Türkiye sağının zihniyeti CNN Türk’teki tartışmalardan okunabilir.
Bir tane yandaş yeni bir meselenin konuşulmasına çok kızıyor. Bir CHP’li başkan adayının çıkıp Saray’da Erdoğan’la görüşmesi. Ne gerek var bunlara, esas gündemimizi saptırıyor diyor. Ona göre esas gündemimiz Suriye’nin kuzeyine düzenlenen harekât olmalı.
Geri kalanı gündemi bulandırmak, sulandırmak, saptırmak.
Bazen bu insanları çok takdir ediyorum. Kötülük üretme stratejilerindeki konsantrasyonu hiç kaybetmiyorlar. En ufak bir sarsıntı geçirdiklerinde tekrar esas konularına dönmek üzere büyük bir gayret içindeler.
Genel olarak bakınca görünen şu ki CHP’linin Erdoğan’la görüşmesi konusunu konuşmak dahi ülke için daha iyi. Diğerinde AKP ve Erdoğan çok şanlı bir iş yapmış oluyor ve takdirleri kabul etmeyi bekliyor.
İşin garip tarafı da örneğin CHP’li yöneticiler hükümet cenahını bu konuda çok takdir ediyor zaten. Kendilerinin de bu harekâtı ne kadar şanlı bulduklarını ve desteklediklerini anlatmaktan bir hal oluyorlar.
Kürt halkına göz açtırılmayacaksa memlekette akan sular duruyor.
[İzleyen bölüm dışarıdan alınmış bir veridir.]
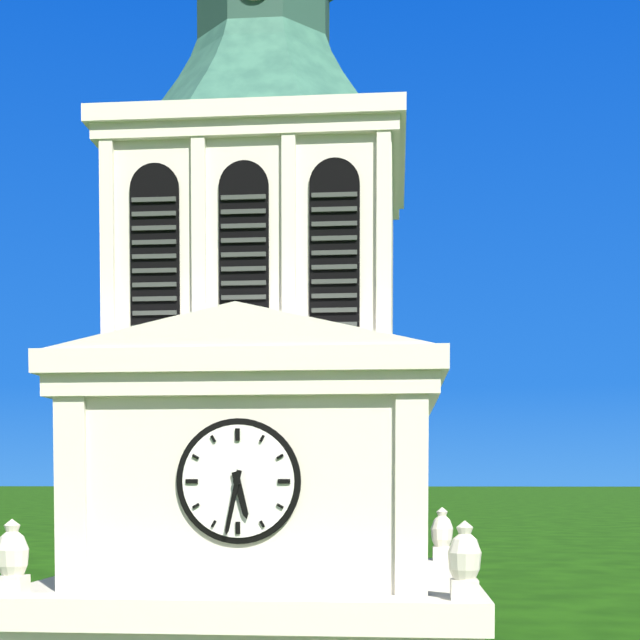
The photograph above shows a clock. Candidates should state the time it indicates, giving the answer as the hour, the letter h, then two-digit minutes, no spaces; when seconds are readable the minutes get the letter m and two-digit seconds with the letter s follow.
5h32
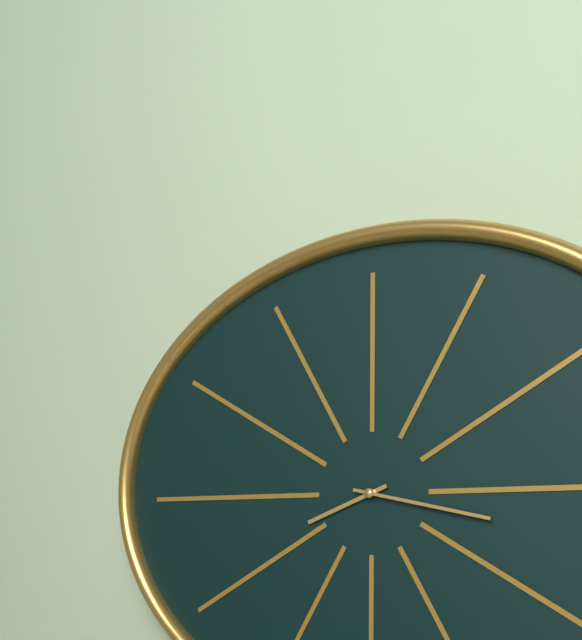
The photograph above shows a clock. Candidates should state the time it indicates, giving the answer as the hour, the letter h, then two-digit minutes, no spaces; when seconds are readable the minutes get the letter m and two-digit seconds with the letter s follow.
8h17
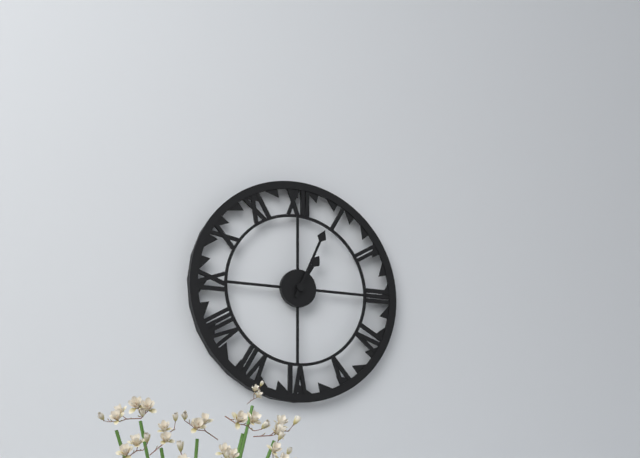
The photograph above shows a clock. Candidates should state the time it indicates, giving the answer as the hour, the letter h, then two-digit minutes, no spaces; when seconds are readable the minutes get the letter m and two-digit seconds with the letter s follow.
1h04
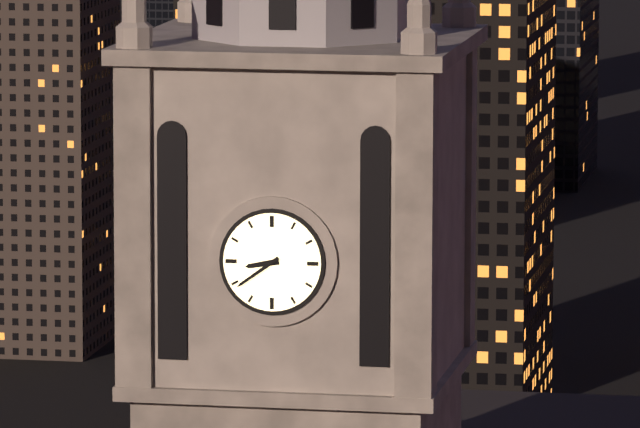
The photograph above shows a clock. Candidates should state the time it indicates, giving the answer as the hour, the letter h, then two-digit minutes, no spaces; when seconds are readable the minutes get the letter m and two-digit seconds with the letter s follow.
8h39
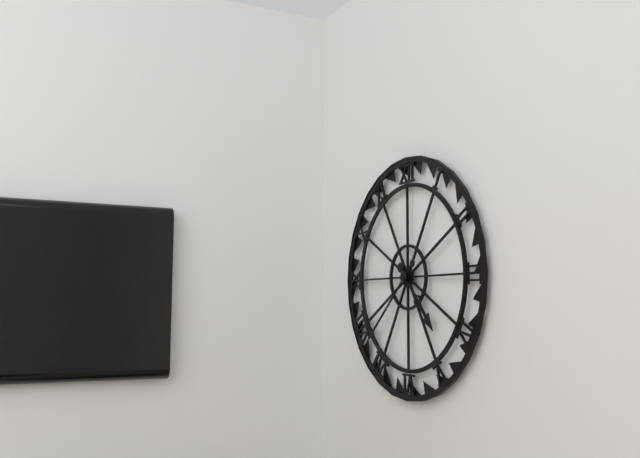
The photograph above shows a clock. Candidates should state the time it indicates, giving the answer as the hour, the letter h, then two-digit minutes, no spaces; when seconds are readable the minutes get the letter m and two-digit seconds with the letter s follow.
4h38
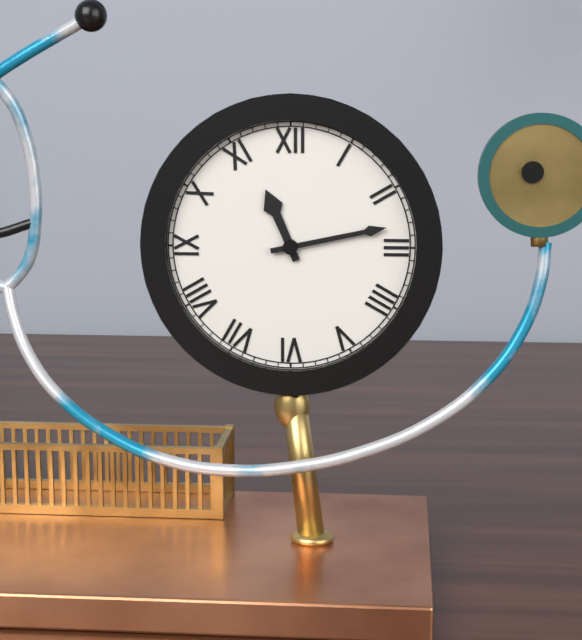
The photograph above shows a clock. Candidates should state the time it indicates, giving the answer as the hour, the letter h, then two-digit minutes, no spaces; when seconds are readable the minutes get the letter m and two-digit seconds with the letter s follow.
11h13
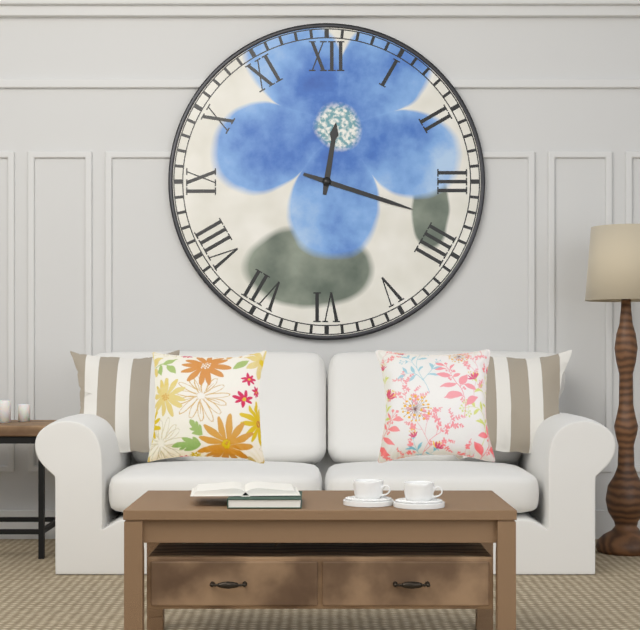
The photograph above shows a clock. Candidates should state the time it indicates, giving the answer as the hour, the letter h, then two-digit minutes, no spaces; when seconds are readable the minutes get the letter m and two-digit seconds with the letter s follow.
12h18
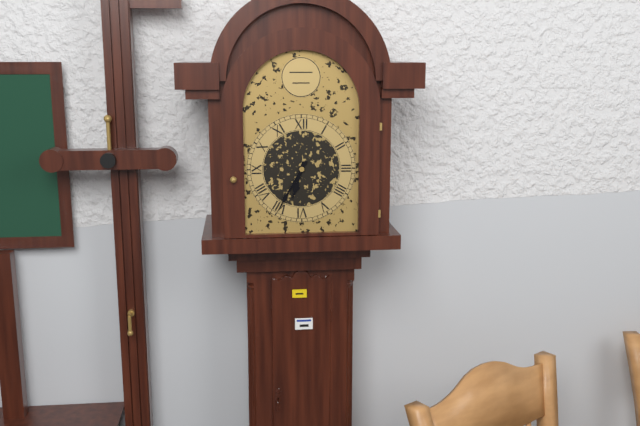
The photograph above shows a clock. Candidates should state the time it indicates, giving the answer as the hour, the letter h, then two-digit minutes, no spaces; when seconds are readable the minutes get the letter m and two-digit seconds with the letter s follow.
6h35
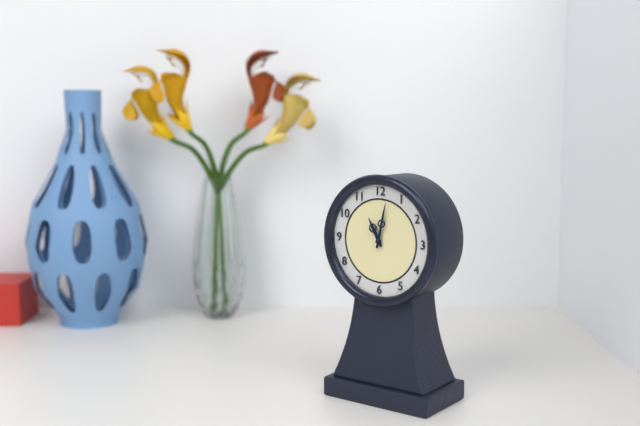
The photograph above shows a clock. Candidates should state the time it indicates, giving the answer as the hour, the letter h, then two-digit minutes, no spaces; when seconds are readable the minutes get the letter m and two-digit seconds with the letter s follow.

Herkes bu siyasette hemen birleşiveriyor. CHP de ufak çekincelerle bu vaziyet alışa dâhil.
Kaybeden de kendisi oluyor.
CHP’lilerin partisi dizayn edilmeye kalkışılıyor. Haberde geçtiği kadarıyla Erdoğan buna “senin başkan olman için ben de yardımcı olurum” diyor. Gelgelelim aşırı yandaş medya mensupları bunun konuşulmasından hoşlanmıyor.
CHP’liler bunlar yaşanıyor ya da yaşanma ihtimali varken ne konuşacak ki?
Elbette konuşur. Zaten Erdoğan’ın kendi konumunu kurtarmak için düzenlediği harekâtı destekleme derdindeyken, muhalefet edebilme pozisyonunu kaybediyor. AKP’nin basit bir alkışlayıcısı durumunu aşamıyor. Onun dümen suyunda gidiyor ve kurtulamıyor.
Başka neyi konuşsun muhalefet?
Erdoğan “halkım için zarar edersek edelim be” diyor şehir hastaneleri için. Kaf Dağı’ndan kar bağışlıyor herkese. Sanki kendisi ödeyecekmiş gibi konuşuyor. Toplumun vergi kazancını yandaş hastane müteahhitlerine peşkeş çekmenin yolunu genişletmeye çalışıyor.
Van depremi sonrasında da şöyle söylemişti: “Ne pahasına olursa olsun, iktidarımıza dahi mal olsa biz bu dönüşümü yapacağız.” Yani kentsel dönüşümü.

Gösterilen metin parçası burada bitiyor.